Brezilya’da soyguncular önce camı kırıyor, sonra içeri girip televizyonu çalmaya çalışıyor. Ne olduysa ondan sonra başlıyor. Sanki doksanlı yıllardaki sağa sola düşerek komedi yapanlar gibi bir ucube gösterisine dönüyor ortalık.
İlahi adalet, KARMA ya da ne derseniz diyebilirsiniz. Arada bir iyi işliyorde oluyor ne dersiniz?
bu başlığı görüp bu salakları izleyince tarihi Bisiklet Hırsızları filmi geldi aklıma. Eskinin hırsızları birle bir başka naiftiler hey gidi zaman hey...

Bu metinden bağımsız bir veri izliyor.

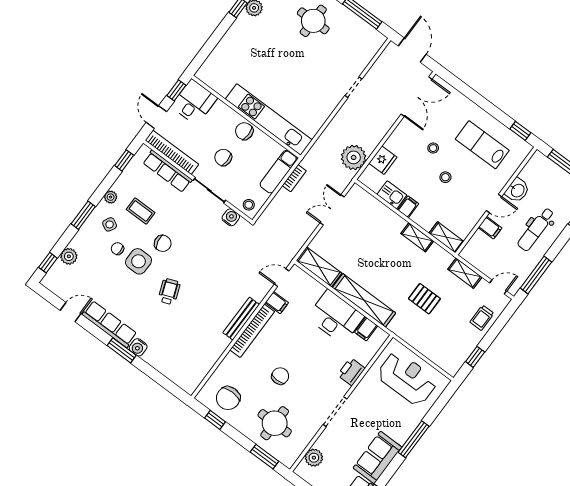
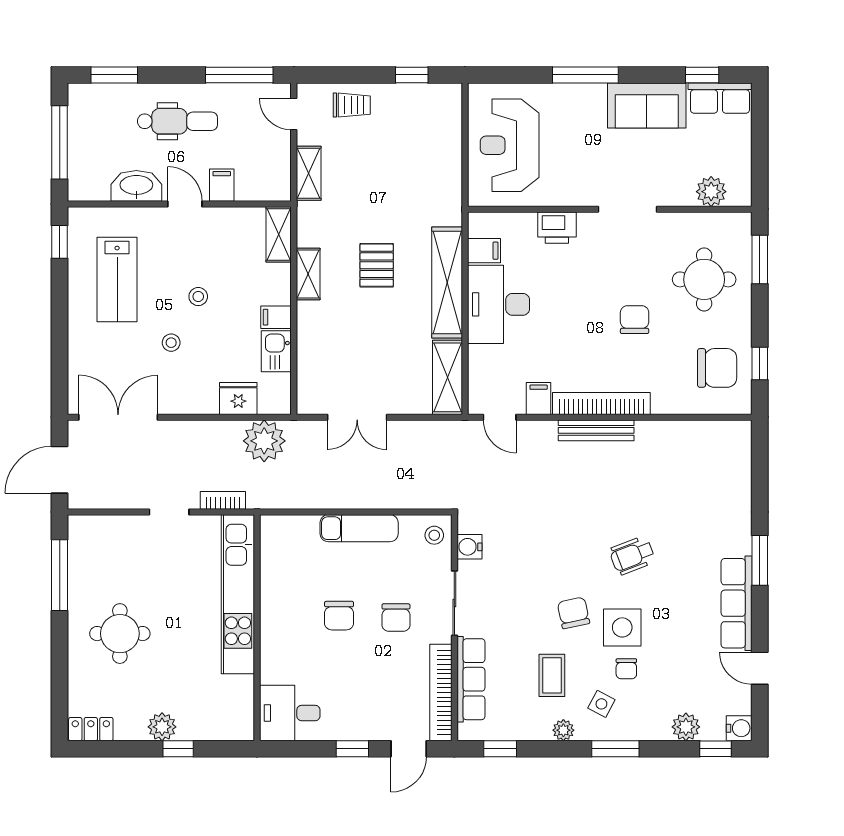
desk: (194, 102) -> (290, 713), moved
wall: (246, 117) -> (257, 628), moved
kitchen unit: (269, 120) -> (238, 594), moved
bookcase: (294, 178) -> (223, 500), moved
washbasin: (517, 190) -> (136, 186), width x1.38
pallet: (424, 299) -> (377, 265), moved
water cooler: (138, 347) -> (739, 728), moved
chair: (280, 376) -> (635, 320), turned 90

Bisiklet hırsızlarını ben de çok severim:
Filmin hikayesine ise kısaca şöyle; bir süredir işsiz olan Antonio, iş bulma kurumundan gelen bir taleple sevinir ancak bu işi alabilmesi için bir bisiklete sahip olması şartı vardır. Karısının çarşaflarını satarak aldığı bisikleti ilk iş gününde çaldıran Antonio polise gider, ancak polisin fakir bir işçinin bisikletini bulmaktansa yapacak daha önemli işleri vardır. Oğlu Bruno ile birlikte çalınan bisikletinin peşine düşen Antonio, kendini yoksullukla erdemin çatıştığı yerde bulacaktır.